Reading Mam na imię Ania today, over a decade after its publication, is like revisiting a map of courage. It shows us how far we have come, but also how much remains to be done. When I asked Anna whether she still believes change is possible, she told me that political progress always follows social awareness, not the other way around. Without empathy and understanding among ordinary people, laws alone mean little. It is a simple truth, yet one that echoes through every page of her book.
 
What lingers after reading her story is not sadness, but gratitude. Gratitude for her honesty, for her willingness to speak when silence would have been easier, and for the way she turned her personal journey into a collective lesson about dignity. In the final pages of the book, she invites readers to reflect on questions that reach beyond gender or politics. What does it mean to live authentically? What does freedom cost? How much of ourselves are we willing to share with others, and how much must we keep to remain whole?
 
Perhaps that is why Mam na imię Ania feels so universal. It is not a book only about being transgender, just as it is not only about being a woman or a politician.
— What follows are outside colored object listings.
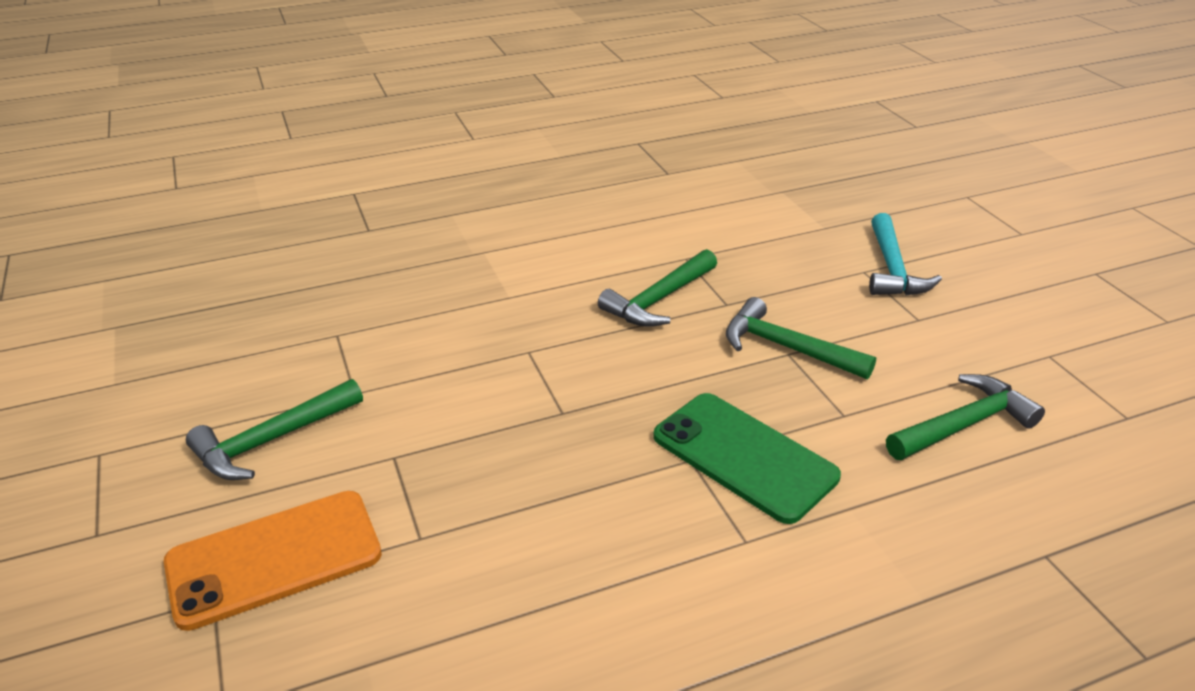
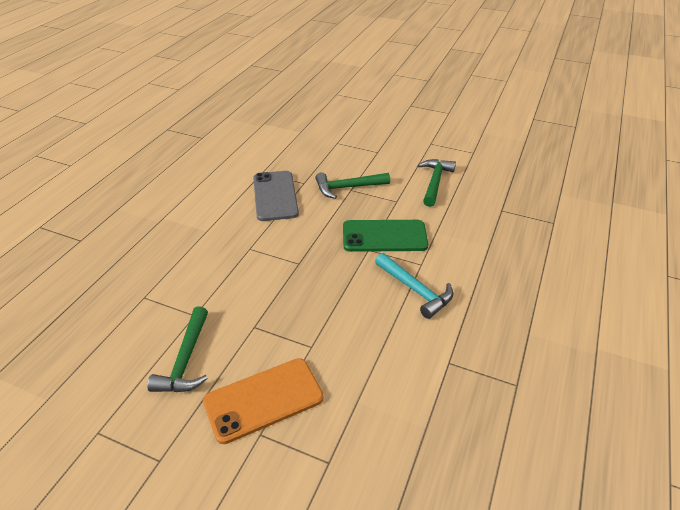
camera: 45 degrees left, 5 degrees up
(274, 558) = (263, 400): orange phone -> orange phone turned 45 degrees clockwise
(659, 300) = (275, 196): green hammer -> grey phone
(892, 269) = (346, 136): turquoise hammer -> turquoise hammer (415, 290)

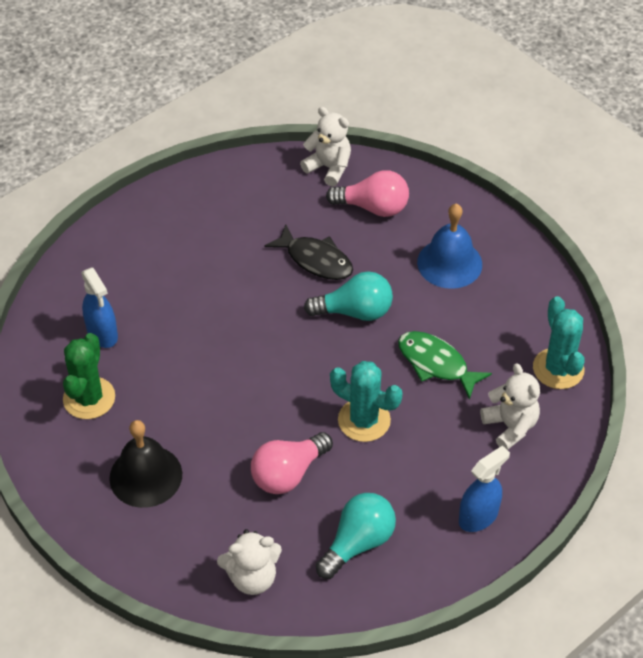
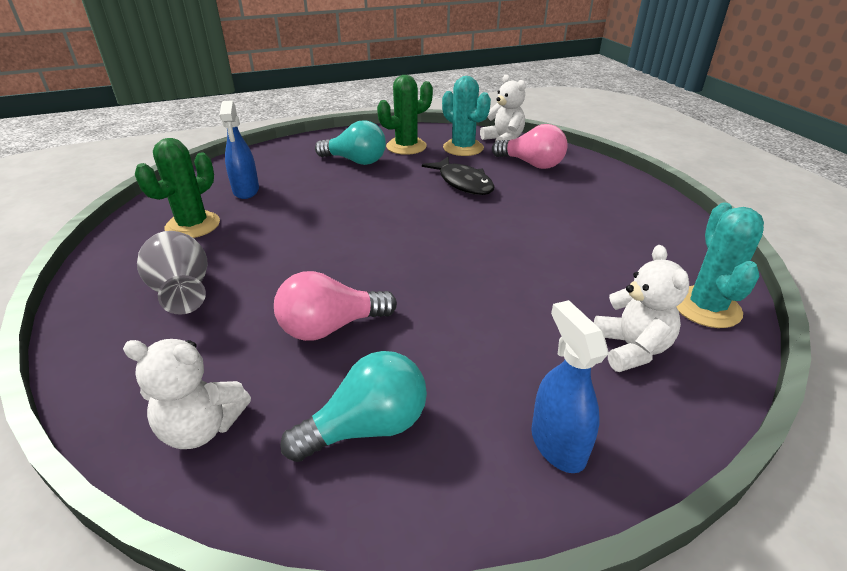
camera: 20 degrees right, 15 degrees down
(146, 476) = (182, 291): black bell -> grey vase
(227, 209) = (406, 146): none -> green cactus
(355, 311) = (482, 219): turquoise light bulb -> turquoise light bulb (356, 161)
(364, 420) = (447, 300): turquoise cactus -> turquoise cactus (463, 148)
(436, 364) = (552, 272): green fish -> none
(449, 263) = (593, 206): blue bell -> none
(478, 516) = (557, 444): blue spray bottle -> blue spray bottle turned 90 degrees counterclockwise

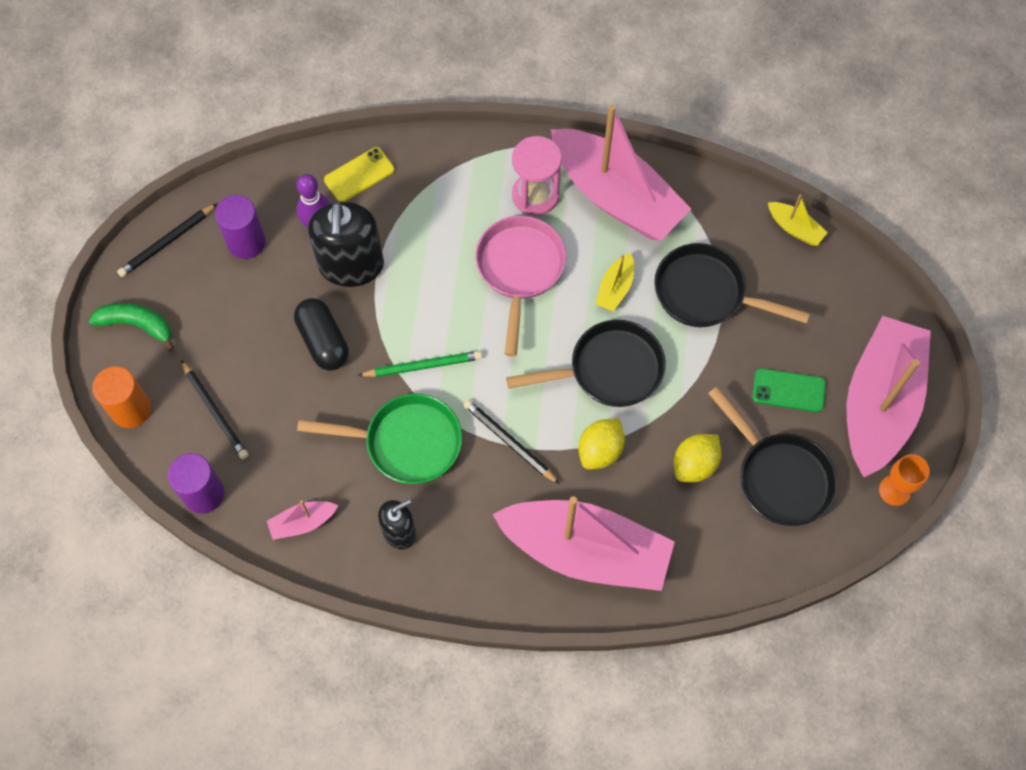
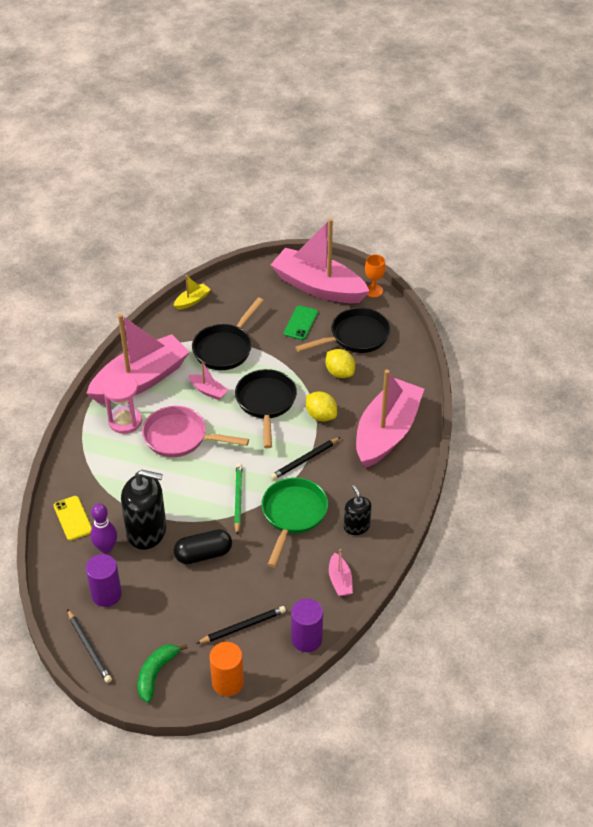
camera: 80 degrees left, 20 degrees down
(615, 288) = (208, 391): yellow boat -> pink boat

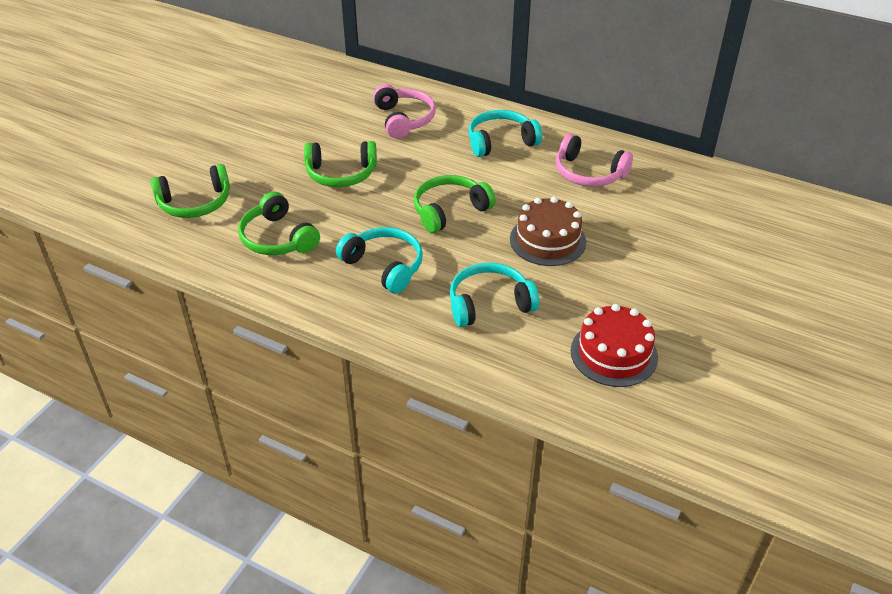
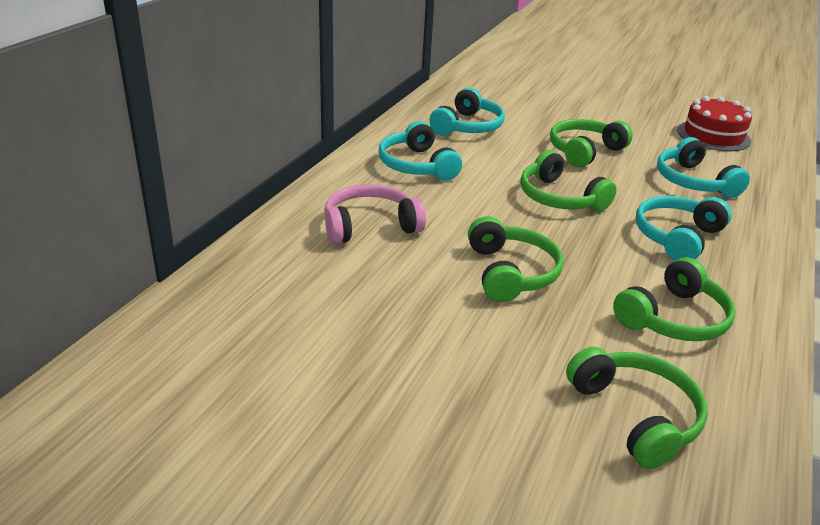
camera: 95 degrees left, 10 degrees down
(547, 240) = (584, 151): brown cake -> green headphones
(588, 173) = (468, 126): pink headphones -> turquoise headphones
It is about being human in a world that often forgets how complex humanity truly is. As long as we breathe, we rarely think about how much we need air. As long as we live as ourselves among others, we do not realize how fragile that privilege can be. Anna Grodzka’s story, in her book and in our conversation, reminds us of that fragility and the quiet power of those who dare to live truthfully, even when the world is not yet ready to understand them.